The data:
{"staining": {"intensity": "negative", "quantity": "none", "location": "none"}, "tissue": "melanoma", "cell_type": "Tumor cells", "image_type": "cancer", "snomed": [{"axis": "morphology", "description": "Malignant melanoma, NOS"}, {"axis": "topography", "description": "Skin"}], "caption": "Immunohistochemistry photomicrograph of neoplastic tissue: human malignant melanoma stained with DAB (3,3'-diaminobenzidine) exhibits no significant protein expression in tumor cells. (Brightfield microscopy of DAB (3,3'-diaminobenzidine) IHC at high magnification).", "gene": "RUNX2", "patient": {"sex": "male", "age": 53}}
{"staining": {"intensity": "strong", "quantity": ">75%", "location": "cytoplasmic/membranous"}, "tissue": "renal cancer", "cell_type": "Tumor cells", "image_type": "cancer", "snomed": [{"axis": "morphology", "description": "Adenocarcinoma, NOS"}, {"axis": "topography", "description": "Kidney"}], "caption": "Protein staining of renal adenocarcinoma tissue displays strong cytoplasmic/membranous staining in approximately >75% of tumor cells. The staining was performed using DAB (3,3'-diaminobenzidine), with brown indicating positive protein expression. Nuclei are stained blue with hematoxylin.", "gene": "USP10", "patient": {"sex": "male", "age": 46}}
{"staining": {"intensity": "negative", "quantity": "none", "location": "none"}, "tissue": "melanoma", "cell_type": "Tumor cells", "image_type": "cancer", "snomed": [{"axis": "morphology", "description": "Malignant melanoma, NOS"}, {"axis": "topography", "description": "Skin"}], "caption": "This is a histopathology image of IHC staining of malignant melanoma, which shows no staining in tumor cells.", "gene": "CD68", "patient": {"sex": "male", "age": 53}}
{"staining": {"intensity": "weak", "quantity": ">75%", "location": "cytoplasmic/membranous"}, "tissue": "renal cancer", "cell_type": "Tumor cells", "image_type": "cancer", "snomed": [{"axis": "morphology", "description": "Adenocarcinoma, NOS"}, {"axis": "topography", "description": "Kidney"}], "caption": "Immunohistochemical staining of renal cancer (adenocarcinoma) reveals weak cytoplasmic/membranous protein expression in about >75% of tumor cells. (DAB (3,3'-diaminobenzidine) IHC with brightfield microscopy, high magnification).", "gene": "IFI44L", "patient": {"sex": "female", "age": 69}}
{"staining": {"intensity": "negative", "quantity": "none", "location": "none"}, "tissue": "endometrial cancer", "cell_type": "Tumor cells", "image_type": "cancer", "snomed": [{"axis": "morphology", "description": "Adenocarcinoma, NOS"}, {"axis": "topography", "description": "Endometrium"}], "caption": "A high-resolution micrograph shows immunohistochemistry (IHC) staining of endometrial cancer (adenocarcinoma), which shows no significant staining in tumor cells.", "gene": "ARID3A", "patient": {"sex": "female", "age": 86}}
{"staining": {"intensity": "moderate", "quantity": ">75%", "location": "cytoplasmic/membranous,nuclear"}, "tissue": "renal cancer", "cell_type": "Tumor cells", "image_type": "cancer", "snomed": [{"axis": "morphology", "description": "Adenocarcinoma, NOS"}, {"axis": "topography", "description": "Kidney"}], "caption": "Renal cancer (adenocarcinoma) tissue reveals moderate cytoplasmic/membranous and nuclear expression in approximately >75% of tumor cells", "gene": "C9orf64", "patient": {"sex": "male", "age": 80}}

Problem to work on: Please return exactly the lines from the first line of the material through the one with "is a histopathology", and no lines after it.

Your response:
{"staining": {"intensity": "negative", "quantity": "none", "location": "none"}, "tissue": "melanoma", "cell_type": "Tumor cells", "image_type": "cancer", "snomed": [{"axis": "morphology", "description": "Malignant melanoma, NOS"}, {"axis": "topography", "description": "Skin"}], "caption": "Immunohistochemistry photomicrograph of neoplastic tissue: human malignant melanoma stained with DAB (3,3'-diaminobenzidine) exhibits no significant protein expression in tumor cells. (Brightfield microscopy of DAB (3,3'-diaminobenzidine) IHC at high magnification).", "gene": "RUNX2", "patient": {"sex": "male", "age": 53}}
{"staining": {"intensity": "strong", "quantity": ">75%", "location": "cytoplasmic/membranous"}, "tissue": "renal cancer", "cell_type": "Tumor cells", "image_type": "cancer", "snomed": [{"axis": "morphology", "description": "Adenocarcinoma, NOS"}, {"axis": "topography", "description": "Kidney"}], "caption": "Protein staining of renal adenocarcinoma tissue displays strong cytoplasmic/membranous staining in approximately >75% of tumor cells. The staining was performed using DAB (3,3'-diaminobenzidine), with brown indicating positive protein expression. Nuclei are stained blue with hematoxylin.", "gene": "USP10", "patient": {"sex": "male", "age": 46}}
{"staining": {"intensity": "negative", "quantity": "none", "location": "none"}, "tissue": "melanoma", "cell_type": "Tumor cells", "image_type": "cancer", "snomed": [{"axis": "morphology", "description": "Malignant melanoma, NOS"}, {"axis": "topography", "description": "Skin"}], "caption": "This is a histopathology image of IHC staining of malignant melanoma, which shows no staining in tumor cells.", "gene": "CD68", "patient": {"sex": "male", "age": 53}}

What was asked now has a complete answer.